[Input — start]

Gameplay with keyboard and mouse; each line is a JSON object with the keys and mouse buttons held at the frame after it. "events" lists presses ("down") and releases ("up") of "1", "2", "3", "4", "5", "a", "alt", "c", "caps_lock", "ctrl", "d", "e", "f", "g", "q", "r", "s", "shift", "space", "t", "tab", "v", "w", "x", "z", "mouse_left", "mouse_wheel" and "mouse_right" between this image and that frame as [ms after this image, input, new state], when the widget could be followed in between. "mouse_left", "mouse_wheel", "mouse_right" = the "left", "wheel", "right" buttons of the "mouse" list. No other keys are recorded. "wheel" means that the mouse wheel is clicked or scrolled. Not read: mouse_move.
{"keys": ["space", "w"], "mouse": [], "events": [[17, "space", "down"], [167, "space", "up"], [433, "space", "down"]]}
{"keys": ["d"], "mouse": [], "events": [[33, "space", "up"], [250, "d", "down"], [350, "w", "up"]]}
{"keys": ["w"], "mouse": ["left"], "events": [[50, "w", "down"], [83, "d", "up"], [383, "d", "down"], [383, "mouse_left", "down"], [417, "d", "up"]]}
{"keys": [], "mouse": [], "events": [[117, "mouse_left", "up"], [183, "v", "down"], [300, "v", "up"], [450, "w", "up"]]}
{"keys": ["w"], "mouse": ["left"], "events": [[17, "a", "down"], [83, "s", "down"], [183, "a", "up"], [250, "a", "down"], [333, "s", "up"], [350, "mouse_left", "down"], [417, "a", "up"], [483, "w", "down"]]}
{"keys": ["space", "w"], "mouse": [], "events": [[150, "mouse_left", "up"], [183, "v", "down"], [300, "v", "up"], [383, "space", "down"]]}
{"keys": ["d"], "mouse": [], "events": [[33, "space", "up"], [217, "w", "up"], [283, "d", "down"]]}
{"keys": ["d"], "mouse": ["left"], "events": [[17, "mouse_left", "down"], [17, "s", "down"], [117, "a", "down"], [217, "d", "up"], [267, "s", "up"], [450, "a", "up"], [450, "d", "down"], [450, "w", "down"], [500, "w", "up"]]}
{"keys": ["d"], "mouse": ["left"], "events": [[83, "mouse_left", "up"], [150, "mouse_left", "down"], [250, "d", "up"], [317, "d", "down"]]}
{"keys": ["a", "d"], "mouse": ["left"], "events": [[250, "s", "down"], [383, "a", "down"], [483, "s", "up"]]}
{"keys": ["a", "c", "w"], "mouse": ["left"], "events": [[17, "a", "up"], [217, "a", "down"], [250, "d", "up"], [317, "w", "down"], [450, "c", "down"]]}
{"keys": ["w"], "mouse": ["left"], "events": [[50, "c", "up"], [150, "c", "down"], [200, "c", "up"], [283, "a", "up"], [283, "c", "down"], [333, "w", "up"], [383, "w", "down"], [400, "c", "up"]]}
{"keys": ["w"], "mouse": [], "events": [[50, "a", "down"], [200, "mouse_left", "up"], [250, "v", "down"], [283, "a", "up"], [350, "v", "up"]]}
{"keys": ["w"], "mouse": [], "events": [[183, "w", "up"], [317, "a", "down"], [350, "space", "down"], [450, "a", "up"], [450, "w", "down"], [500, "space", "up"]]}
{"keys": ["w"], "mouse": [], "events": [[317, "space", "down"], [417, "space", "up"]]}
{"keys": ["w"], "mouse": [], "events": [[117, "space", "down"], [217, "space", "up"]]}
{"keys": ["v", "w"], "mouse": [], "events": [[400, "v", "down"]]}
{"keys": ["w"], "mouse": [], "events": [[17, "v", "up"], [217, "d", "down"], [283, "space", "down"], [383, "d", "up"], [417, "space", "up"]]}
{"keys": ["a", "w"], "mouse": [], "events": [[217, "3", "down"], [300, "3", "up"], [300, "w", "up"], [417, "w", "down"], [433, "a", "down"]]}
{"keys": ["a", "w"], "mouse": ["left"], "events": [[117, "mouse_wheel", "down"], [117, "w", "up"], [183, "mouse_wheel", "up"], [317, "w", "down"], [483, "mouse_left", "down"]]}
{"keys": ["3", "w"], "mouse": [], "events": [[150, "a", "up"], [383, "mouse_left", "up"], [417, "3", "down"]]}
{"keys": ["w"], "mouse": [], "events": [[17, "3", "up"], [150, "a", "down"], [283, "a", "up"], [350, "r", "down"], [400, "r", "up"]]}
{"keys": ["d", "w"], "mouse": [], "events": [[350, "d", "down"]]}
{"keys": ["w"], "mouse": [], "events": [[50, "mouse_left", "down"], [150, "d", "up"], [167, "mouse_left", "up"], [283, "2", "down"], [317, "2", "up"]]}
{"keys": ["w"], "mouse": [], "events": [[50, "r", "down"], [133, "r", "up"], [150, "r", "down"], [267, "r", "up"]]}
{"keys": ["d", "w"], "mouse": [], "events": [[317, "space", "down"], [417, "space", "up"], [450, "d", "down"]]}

[Input — finish]

◆ What is required ◆
Print every record above exactly as it was given.

◆ Result for this task ◆
Gameplay with keyboard and mouse; each line is a JSON object with the keys and mouse buttons held at the frame after it. "events" lists presses ("down") and releases ("up") of "1", "2", "3", "4", "5", "a", "alt", "c", "caps_lock", "ctrl", "d", "e", "f", "g", "q", "r", "s", "shift", "space", "t", "tab", "v", "w", "x", "z", "mouse_left", "mouse_wheel" and "mouse_right" between this image and that frame as [ms after this image, input, new state], when the widget could be followed in between. "mouse_left", "mouse_wheel", "mouse_right" = the "left", "wheel", "right" buttons of the "mouse" list. No other keys are recorded. "wheel" means that the mouse wheel is clicked or scrolled. Not read: mouse_move.
{"keys": ["space", "w"], "mouse": [], "events": [[17, "space", "down"], [167, "space", "up"], [433, "space", "down"]]}
{"keys": ["d"], "mouse": [], "events": [[33, "space", "up"], [250, "d", "down"], [350, "w", "up"]]}
{"keys": ["w"], "mouse": ["left"], "events": [[50, "w", "down"], [83, "d", "up"], [383, "d", "down"], [383, "mouse_left", "down"], [417, "d", "up"]]}
{"keys": [], "mouse": [], "events": [[117, "mouse_left", "up"], [183, "v", "down"], [300, "v", "up"], [450, "w", "up"]]}
{"keys": ["w"], "mouse": ["left"], "events": [[17, "a", "down"], [83, "s", "down"], [183, "a", "up"], [250, "a", "down"], [333, "s", "up"], [350, "mouse_left", "down"], [417, "a", "up"], [483, "w", "down"]]}
{"keys": ["space", "w"], "mouse": [], "events": [[150, "mouse_left", "up"], [183, "v", "down"], [300, "v", "up"], [383, "space", "down"]]}
{"keys": ["d"], "mouse": [], "events": [[33, "space", "up"], [217, "w", "up"], [283, "d", "down"]]}
{"keys": ["d"], "mouse": ["left"], "events": [[17, "mouse_left", "down"], [17, "s", "down"], [117, "a", "down"], [217, "d", "up"], [267, "s", "up"], [450, "a", "up"], [450, "d", "down"], [450, "w", "down"], [500, "w", "up"]]}
{"keys": ["d"], "mouse": ["left"], "events": [[83, "mouse_left", "up"], [150, "mouse_left", "down"], [250, "d", "up"], [317, "d", "down"]]}
{"keys": ["a", "d"], "mouse": ["left"], "events": [[250, "s", "down"], [383, "a", "down"], [483, "s", "up"]]}
{"keys": ["a", "c", "w"], "mouse": ["left"], "events": [[17, "a", "up"], [217, "a", "down"], [250, "d", "up"], [317, "w", "down"], [450, "c", "down"]]}
{"keys": ["w"], "mouse": ["left"], "events": [[50, "c", "up"], [150, "c", "down"], [200, "c", "up"], [283, "a", "up"], [283, "c", "down"], [333, "w", "up"], [383, "w", "down"], [400, "c", "up"]]}
{"keys": ["w"], "mouse": [], "events": [[50, "a", "down"], [200, "mouse_left", "up"], [250, "v", "down"], [283, "a", "up"], [350, "v", "up"]]}
{"keys": ["w"], "mouse": [], "events": [[183, "w", "up"], [317, "a", "down"], [350, "space", "down"], [450, "a", "up"], [450, "w", "down"], [500, "space", "up"]]}
{"keys": ["w"], "mouse": [], "events": [[317, "space", "down"], [417, "space", "up"]]}
{"keys": ["w"], "mouse": [], "events": [[117, "space", "down"], [217, "space", "up"]]}
{"keys": ["v", "w"], "mouse": [], "events": [[400, "v", "down"]]}
{"keys": ["w"], "mouse": [], "events": [[17, "v", "up"], [217, "d", "down"], [283, "space", "down"], [383, "d", "up"], [417, "space", "up"]]}
{"keys": ["a", "w"], "mouse": [], "events": [[217, "3", "down"], [300, "3", "up"], [300, "w", "up"], [417, "w", "down"], [433, "a", "down"]]}
{"keys": ["a", "w"], "mouse": ["left"], "events": [[117, "mouse_wheel", "down"], [117, "w", "up"], [183, "mouse_wheel", "up"], [317, "w", "down"], [483, "mouse_left", "down"]]}
{"keys": ["3", "w"], "mouse": [], "events": [[150, "a", "up"], [383, "mouse_left", "up"], [417, "3", "down"]]}
{"keys": ["w"], "mouse": [], "events": [[17, "3", "up"], [150, "a", "down"], [283, "a", "up"], [350, "r", "down"], [400, "r", "up"]]}
{"keys": ["d", "w"], "mouse": [], "events": [[350, "d", "down"]]}
{"keys": ["w"], "mouse": [], "events": [[50, "mouse_left", "down"], [150, "d", "up"], [167, "mouse_left", "up"], [283, "2", "down"], [317, "2", "up"]]}
{"keys": ["w"], "mouse": [], "events": [[50, "r", "down"], [133, "r", "up"], [150, "r", "down"], [267, "r", "up"]]}
{"keys": ["d", "w"], "mouse": [], "events": [[317, "space", "down"], [417, "space", "up"], [450, "d", "down"]]}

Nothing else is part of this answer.